Alphabet does not provide forward guidance, but the company provided some color on the impact of President Donald Trump’s tariffs, without actually mentioning the word “tariff” even once.
Google’s Chief Business Officer Philipp Schindler acknowledged that the company is “not immune to the macro environment.” He added, “We wouldn’t want to speculate about potential impacts beyond noting that the changes to the de minimis exemption will obviously cause a slight headwind to our ads business in 2025, primarily from APAC-based retailers.” Notably, Temu and Shein are among the big advertisers on Google and Meta Platforms (META), as Chinese companies capitalized on the de minimis rule that allowed for imports of goods valued below $800 without taxes.
The tariff uncertainty and the resultant slowdown in U.S. economic activity could also impact Google’s operations in the U.S. In response to an analyst’s question on whether brands advertising on YouTube are “starting to react to some of these macro jitters that we’re all experiencing,” Schindler responded by saying, “It’s too early to really comment on that.”
Google Faces Regulatory Scrutiny
Apart from rising competition from artificial intelligence (AI) companies, especially Microsoft-backed OpenAI (MSFT), Alphabet is also battling regulatory scrutiny. The U.S. Justice Department plans to break up Alphabet and force the company to divest the Chrome browser and Android operating system.
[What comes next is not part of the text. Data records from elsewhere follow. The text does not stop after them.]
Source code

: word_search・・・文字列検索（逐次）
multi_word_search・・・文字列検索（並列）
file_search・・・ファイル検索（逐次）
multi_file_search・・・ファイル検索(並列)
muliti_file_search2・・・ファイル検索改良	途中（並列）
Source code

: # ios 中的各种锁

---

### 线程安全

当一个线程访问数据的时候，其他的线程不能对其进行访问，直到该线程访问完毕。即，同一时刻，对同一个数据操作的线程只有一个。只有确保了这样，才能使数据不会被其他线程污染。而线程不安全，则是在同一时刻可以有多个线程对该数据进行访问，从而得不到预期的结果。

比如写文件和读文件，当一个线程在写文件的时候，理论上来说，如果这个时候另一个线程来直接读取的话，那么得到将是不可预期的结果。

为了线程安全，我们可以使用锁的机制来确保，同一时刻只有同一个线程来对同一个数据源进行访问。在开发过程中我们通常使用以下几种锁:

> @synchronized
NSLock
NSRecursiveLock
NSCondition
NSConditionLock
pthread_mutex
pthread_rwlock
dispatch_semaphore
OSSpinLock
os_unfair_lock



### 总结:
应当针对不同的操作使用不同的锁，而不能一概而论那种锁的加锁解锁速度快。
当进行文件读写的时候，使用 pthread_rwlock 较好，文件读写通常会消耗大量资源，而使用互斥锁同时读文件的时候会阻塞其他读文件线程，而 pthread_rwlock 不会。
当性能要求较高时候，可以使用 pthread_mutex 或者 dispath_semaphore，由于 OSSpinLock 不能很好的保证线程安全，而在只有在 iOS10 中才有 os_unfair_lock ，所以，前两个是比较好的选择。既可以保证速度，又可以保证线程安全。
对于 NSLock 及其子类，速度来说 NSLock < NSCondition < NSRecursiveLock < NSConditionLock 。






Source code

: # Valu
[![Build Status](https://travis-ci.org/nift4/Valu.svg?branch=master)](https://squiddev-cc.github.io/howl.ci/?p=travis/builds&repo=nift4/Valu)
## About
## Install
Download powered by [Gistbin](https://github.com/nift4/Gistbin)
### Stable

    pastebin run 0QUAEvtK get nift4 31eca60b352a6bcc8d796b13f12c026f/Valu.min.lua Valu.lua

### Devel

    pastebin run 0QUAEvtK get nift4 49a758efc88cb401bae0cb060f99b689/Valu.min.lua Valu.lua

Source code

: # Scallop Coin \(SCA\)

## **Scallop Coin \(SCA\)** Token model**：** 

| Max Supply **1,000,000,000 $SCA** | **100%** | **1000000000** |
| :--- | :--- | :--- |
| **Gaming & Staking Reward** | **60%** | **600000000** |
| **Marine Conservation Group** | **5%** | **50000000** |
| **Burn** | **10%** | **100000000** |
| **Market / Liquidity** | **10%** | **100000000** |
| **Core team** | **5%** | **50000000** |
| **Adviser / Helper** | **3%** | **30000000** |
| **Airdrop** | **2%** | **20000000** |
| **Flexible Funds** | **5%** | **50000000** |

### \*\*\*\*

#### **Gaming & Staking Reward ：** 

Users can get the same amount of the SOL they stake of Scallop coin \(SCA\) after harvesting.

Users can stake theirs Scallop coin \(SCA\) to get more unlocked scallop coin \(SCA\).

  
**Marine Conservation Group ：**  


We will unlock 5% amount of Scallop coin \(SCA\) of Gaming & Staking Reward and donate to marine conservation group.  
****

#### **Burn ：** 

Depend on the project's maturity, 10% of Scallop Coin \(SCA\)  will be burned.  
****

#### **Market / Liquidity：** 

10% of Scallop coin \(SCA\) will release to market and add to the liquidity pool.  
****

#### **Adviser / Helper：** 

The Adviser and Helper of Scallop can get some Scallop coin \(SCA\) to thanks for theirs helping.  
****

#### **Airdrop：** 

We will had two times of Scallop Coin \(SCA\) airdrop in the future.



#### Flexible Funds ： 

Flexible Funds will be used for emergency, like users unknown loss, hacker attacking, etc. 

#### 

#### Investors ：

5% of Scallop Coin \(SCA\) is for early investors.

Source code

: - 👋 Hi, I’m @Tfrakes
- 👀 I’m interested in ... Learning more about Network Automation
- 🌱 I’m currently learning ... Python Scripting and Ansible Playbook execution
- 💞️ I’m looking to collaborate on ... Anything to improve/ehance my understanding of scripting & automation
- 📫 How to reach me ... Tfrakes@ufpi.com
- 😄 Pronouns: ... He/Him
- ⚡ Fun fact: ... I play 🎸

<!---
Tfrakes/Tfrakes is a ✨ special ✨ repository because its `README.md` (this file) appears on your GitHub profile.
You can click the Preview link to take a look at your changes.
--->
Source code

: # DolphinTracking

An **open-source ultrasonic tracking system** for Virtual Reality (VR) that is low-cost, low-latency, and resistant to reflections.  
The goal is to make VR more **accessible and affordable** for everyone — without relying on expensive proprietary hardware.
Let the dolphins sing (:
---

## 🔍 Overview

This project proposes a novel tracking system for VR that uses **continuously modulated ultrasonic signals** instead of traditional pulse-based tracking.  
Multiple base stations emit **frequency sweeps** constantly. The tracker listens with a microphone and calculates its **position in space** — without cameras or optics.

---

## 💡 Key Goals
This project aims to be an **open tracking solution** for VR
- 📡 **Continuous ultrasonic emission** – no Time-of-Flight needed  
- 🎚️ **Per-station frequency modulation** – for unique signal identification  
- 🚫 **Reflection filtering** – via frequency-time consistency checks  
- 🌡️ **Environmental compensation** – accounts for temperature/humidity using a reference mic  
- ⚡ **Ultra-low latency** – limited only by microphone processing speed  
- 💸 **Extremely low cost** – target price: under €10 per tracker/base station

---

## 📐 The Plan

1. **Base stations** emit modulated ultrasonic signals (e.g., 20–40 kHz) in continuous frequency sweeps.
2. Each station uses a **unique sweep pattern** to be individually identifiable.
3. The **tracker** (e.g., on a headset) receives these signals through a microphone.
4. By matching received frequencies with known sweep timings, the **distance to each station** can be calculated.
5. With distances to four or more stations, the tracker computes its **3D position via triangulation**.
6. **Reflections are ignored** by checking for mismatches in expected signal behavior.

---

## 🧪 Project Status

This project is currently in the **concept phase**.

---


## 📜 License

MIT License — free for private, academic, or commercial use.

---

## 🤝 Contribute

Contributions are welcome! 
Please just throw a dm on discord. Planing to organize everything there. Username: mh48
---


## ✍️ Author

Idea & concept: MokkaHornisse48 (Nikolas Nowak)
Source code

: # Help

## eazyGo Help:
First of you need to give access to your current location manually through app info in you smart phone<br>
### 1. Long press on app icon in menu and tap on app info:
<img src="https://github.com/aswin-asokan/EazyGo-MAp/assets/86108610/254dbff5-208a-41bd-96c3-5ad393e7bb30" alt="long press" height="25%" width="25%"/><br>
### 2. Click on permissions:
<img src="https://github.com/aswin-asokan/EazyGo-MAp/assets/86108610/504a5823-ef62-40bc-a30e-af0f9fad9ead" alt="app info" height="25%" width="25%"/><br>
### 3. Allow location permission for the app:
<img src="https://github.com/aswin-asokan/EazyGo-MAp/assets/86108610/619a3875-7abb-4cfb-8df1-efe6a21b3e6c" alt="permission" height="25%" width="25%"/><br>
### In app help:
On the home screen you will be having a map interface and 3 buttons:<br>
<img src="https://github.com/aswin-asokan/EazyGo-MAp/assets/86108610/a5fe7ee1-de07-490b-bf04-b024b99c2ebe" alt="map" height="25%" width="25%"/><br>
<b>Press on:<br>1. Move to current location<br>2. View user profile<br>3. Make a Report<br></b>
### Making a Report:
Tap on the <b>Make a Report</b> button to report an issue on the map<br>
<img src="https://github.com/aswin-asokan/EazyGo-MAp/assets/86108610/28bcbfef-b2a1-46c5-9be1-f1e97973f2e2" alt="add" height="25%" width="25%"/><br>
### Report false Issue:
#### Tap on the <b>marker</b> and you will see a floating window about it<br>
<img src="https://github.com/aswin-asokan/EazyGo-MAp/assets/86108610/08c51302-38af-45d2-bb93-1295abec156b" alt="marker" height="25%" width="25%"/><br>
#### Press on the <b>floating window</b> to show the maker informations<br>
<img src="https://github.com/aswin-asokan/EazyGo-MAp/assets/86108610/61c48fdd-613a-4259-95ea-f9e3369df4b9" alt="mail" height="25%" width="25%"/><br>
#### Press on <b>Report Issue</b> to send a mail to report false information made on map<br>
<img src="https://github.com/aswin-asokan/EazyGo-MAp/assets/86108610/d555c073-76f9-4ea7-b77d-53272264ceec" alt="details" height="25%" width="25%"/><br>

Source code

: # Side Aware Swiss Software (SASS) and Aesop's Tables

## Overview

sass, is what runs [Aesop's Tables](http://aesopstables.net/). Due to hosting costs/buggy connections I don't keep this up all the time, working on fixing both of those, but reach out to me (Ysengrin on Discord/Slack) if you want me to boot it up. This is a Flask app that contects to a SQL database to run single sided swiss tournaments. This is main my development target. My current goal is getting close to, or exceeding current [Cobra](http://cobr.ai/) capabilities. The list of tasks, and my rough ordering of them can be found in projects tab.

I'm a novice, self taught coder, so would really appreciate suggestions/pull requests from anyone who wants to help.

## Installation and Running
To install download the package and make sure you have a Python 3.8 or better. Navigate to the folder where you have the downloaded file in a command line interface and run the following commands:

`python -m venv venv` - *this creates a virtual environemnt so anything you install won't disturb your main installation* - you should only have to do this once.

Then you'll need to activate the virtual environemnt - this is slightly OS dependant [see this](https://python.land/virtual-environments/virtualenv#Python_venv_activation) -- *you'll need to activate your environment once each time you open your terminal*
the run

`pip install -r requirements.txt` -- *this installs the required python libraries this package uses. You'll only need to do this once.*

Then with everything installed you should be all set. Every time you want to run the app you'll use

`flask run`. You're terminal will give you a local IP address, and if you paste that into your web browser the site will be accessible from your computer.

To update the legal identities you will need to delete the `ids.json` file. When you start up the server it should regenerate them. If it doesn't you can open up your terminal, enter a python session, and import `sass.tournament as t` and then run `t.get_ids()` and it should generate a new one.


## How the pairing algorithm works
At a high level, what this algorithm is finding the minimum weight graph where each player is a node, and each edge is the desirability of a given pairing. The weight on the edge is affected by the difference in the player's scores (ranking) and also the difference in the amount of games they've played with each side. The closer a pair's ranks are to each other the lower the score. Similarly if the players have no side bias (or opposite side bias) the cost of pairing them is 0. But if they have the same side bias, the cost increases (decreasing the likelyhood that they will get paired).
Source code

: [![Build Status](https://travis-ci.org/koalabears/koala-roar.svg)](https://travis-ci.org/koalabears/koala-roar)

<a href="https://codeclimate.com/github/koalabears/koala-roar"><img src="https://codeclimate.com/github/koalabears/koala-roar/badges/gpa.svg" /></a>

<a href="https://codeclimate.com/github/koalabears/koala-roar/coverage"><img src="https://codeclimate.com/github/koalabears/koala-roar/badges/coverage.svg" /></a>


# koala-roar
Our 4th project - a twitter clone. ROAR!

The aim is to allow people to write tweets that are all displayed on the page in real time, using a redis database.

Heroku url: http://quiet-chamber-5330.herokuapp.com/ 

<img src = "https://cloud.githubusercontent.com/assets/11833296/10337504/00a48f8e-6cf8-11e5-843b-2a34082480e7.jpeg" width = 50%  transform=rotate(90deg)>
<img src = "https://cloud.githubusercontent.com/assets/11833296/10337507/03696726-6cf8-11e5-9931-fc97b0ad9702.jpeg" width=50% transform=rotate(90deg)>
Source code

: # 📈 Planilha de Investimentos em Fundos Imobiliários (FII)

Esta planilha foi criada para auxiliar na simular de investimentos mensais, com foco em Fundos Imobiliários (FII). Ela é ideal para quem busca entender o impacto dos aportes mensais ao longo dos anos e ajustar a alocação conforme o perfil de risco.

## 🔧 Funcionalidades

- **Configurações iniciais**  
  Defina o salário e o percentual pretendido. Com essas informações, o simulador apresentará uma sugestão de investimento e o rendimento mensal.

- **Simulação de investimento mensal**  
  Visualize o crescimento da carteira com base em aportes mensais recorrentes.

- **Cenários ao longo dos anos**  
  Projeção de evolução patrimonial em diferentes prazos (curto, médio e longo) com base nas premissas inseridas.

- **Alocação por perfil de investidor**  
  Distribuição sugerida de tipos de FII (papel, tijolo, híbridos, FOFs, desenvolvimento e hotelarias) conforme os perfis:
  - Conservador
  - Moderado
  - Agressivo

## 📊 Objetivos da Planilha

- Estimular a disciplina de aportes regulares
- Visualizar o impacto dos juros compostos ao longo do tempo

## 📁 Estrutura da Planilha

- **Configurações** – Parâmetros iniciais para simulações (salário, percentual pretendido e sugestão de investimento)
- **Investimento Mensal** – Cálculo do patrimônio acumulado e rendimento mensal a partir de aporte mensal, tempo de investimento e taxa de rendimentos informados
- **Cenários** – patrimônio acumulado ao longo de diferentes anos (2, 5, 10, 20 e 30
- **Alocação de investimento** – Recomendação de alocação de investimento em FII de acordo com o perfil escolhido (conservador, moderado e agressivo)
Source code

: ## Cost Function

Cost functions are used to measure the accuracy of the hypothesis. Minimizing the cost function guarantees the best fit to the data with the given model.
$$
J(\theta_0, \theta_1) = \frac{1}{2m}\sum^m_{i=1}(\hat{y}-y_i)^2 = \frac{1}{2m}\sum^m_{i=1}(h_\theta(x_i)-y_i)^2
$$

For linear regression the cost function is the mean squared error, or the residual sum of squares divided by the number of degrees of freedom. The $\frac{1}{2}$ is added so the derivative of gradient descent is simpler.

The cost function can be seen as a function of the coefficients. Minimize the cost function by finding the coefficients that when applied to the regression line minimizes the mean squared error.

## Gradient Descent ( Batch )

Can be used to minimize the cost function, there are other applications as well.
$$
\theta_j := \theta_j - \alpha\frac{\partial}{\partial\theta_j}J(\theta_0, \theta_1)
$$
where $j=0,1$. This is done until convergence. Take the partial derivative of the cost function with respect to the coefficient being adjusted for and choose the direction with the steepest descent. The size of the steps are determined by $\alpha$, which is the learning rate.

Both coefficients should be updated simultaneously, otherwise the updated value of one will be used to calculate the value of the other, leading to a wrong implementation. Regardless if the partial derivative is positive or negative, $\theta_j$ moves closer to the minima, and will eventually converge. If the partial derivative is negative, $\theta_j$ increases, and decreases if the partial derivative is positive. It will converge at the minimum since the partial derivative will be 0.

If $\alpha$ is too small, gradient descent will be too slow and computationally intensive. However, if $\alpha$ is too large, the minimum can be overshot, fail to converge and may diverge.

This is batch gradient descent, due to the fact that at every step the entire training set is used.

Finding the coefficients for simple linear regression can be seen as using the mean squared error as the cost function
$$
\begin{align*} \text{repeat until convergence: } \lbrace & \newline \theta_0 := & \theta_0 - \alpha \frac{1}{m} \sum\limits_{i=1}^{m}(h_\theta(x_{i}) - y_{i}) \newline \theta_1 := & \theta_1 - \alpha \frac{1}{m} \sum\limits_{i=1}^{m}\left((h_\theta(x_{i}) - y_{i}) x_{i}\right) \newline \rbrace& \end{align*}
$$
It also wants the company to its end exclusive agreements with phone makers like Apple (AAPL) and Samsung.
During the earnings call, Alphabet’s regulatory woes were not discussed even as the company received yet another blow earlier this month when a federal judge ruled that it held an illegal monopoly in online advertising markets, making it the second antitrust ruling against the company in less than a year.
Should You Buy GOOG Stock Now?
While there remains considerable uncertainty around the antitrust cases, which have weighed heavily on GOOG shares over the last year, I believe Alphabet stock is a buy. The company has multiple growth levers that can drive its next leg of growth.

Firstly, Google has managed to shed the perception that it’s a laggard in the AI space. During the Q1 earnings call, Alphabet said that its AI overviews now have 1.5 billion monthly users. Secondly, the company is building a subscription business in both YouTube and the Google suite of products and now boasts 270 million subscribers.
YouTube happens to be an underappreciated asset in Alphabet’s arsenal, and even though its recent performance hasn’t exactly been stellar, it can drive significant long-term value. According to the company, YouTube has over 2 billion videos with another 20 million getting added every day on average. Citing Nielsen data, Google said that YouTube has been the leading streaming platform in the U.S. for the last two years.
Alphabet also has services like Waymo, which will add long-term value. While Tesla (TSLA) CEO Elon Musk mocked Waymo for its high-cost vehicles and boasted that Tesla could command a “99% market share or something ridiculous” in the U.S. robotaxi market, it wouldn’t be prudent to write off Waymo so soon.
Finally, GOOG trades at depressed valuations, and its forward price-earnings (P/E) multiple of 18.15x is not only the lowest among its “Magnificent 7” peers, but is also below what an average S&P 500 Index ($SPX) constituent trades at. Alphabet’s valuations are also trending below their historical averages, in part due to the regulatory uncertainty.
Overall, while Alphabet is currently facing multiple challenges – both inside and outside the courtrooms where newer entrants are threatening its dominance in the online search market – I find the stock attractive given its reasonable valuations.
Alphabet Stock Forecast
Of the 53 analysts covering GOOG, 41 have a “Strong Buy” rating while two rate the stock as a “Moderate Buy.” The remaining nine analysts rate Alphabet as a “Hold,” and its mean target price of $201 is almost 25% higher than the April 24 closing price.